Work task: If a line in the entries below holds the string "Safety", copy it.

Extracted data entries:
▼▼▼

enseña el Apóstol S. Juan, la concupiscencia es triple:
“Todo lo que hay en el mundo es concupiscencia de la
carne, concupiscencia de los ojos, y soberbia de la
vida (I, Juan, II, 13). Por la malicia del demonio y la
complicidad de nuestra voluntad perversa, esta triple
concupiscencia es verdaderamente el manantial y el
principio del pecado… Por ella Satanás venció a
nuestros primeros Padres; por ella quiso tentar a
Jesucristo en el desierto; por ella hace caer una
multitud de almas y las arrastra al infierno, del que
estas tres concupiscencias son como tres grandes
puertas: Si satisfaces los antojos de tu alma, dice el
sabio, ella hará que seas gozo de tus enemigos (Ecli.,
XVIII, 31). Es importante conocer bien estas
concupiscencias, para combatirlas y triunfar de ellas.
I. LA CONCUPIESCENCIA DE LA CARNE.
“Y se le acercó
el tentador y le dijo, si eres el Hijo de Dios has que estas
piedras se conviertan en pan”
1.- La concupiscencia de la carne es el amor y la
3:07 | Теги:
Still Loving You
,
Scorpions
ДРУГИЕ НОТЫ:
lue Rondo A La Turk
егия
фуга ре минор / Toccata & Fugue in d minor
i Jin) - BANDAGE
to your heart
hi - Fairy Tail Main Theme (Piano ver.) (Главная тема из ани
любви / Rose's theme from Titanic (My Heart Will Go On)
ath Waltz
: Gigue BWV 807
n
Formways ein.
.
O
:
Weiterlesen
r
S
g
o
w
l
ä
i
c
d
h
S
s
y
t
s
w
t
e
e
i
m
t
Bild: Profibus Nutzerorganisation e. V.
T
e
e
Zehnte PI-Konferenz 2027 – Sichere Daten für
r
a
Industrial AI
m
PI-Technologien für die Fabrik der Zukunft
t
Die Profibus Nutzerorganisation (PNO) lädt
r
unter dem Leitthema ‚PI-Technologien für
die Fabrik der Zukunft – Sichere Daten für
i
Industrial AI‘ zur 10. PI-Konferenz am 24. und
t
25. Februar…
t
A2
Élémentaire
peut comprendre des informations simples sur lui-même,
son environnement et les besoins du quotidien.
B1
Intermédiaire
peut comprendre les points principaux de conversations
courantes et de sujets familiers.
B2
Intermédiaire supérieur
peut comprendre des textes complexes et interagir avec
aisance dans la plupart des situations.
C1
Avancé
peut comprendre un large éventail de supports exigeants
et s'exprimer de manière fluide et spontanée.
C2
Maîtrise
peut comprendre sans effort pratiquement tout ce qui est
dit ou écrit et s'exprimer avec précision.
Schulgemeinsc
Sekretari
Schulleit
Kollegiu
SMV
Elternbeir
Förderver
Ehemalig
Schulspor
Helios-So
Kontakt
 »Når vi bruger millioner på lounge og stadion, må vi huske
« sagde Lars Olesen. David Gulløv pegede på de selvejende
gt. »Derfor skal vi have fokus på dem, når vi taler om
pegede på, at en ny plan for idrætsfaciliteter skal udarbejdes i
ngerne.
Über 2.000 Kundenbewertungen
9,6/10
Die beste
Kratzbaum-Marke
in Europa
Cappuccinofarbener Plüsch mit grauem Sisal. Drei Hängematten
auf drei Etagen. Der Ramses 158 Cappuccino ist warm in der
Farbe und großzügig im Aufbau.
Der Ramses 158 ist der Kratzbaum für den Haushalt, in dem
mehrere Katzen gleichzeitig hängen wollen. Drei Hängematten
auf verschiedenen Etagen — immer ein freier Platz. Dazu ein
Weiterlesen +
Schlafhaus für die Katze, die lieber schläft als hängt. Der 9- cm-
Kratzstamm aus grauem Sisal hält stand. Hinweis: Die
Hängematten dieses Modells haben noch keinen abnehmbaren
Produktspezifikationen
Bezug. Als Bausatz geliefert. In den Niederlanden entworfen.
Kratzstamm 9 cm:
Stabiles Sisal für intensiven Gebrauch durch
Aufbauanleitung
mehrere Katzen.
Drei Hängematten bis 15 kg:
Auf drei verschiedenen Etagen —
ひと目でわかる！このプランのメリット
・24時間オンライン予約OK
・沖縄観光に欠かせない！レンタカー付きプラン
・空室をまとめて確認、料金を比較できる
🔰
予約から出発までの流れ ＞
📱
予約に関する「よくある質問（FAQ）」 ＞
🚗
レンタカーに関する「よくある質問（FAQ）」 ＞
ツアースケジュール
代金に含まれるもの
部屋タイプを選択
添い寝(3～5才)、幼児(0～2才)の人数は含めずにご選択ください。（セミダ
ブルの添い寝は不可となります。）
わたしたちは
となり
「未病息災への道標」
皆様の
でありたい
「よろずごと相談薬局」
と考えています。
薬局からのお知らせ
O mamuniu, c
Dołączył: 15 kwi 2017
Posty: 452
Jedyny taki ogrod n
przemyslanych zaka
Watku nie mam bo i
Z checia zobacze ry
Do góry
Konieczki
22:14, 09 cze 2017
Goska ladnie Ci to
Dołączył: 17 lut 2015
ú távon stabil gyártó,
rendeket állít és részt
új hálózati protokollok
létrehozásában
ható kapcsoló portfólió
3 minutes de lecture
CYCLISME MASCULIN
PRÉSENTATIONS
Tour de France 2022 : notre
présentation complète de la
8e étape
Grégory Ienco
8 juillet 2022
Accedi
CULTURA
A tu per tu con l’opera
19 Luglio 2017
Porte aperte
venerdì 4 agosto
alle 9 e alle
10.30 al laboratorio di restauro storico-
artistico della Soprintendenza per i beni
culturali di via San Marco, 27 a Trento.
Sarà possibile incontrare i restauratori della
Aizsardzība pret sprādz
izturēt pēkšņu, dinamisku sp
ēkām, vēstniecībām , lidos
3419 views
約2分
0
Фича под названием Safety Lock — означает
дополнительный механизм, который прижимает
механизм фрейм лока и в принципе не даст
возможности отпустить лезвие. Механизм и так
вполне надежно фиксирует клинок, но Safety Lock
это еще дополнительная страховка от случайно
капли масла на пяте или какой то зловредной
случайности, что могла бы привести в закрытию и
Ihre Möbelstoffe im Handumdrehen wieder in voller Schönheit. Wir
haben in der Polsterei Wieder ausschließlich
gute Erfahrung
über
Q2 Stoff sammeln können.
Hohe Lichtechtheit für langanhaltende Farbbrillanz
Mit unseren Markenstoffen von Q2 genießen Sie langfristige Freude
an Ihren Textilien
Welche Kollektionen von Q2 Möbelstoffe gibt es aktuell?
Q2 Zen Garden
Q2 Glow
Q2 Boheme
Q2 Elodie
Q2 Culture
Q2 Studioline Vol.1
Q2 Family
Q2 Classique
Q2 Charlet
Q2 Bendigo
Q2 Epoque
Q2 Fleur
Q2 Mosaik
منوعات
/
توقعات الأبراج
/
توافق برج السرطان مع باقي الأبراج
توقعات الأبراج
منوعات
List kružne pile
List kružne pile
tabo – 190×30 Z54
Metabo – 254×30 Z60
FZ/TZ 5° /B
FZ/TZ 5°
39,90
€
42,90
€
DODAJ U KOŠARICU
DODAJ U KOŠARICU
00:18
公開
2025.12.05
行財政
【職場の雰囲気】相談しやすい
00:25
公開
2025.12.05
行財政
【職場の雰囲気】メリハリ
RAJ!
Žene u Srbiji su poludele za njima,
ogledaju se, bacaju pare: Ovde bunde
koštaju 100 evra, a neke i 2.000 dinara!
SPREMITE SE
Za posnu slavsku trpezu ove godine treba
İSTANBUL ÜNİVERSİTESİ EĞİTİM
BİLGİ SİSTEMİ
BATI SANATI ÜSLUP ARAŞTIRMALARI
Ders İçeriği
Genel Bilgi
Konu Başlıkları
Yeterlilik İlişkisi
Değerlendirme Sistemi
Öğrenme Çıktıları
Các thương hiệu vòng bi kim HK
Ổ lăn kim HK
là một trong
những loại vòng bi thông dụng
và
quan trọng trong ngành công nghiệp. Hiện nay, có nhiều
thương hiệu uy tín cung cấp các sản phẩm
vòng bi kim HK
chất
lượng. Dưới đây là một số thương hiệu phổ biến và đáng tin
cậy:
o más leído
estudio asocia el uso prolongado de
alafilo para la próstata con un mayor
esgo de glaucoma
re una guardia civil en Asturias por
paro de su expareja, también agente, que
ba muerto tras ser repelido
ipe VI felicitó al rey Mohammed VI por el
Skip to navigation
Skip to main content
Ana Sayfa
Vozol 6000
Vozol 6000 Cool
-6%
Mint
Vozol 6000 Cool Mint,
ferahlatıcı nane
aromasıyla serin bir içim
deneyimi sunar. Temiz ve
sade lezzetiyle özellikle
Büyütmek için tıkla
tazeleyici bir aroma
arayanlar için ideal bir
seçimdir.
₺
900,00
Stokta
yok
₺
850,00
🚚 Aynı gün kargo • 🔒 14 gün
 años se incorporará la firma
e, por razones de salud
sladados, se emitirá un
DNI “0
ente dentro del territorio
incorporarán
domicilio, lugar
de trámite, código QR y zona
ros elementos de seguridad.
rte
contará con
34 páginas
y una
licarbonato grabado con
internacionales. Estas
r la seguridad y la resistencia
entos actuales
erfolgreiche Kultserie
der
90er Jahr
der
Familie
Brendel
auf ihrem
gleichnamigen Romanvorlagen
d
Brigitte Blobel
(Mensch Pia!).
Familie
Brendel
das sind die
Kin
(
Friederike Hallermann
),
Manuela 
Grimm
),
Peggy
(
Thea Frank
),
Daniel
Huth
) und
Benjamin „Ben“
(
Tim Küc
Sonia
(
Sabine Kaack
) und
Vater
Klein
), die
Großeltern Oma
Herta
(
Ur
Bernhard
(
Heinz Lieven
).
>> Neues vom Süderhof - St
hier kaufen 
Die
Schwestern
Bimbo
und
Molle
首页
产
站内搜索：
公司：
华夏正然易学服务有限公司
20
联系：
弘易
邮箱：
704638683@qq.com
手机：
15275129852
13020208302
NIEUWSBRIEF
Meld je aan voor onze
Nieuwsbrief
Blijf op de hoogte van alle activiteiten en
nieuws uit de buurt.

▲▲▲

Your solution:
Фича под названием Safety Lock — означает
вполне надежно фиксирует клинок, но Safety Lock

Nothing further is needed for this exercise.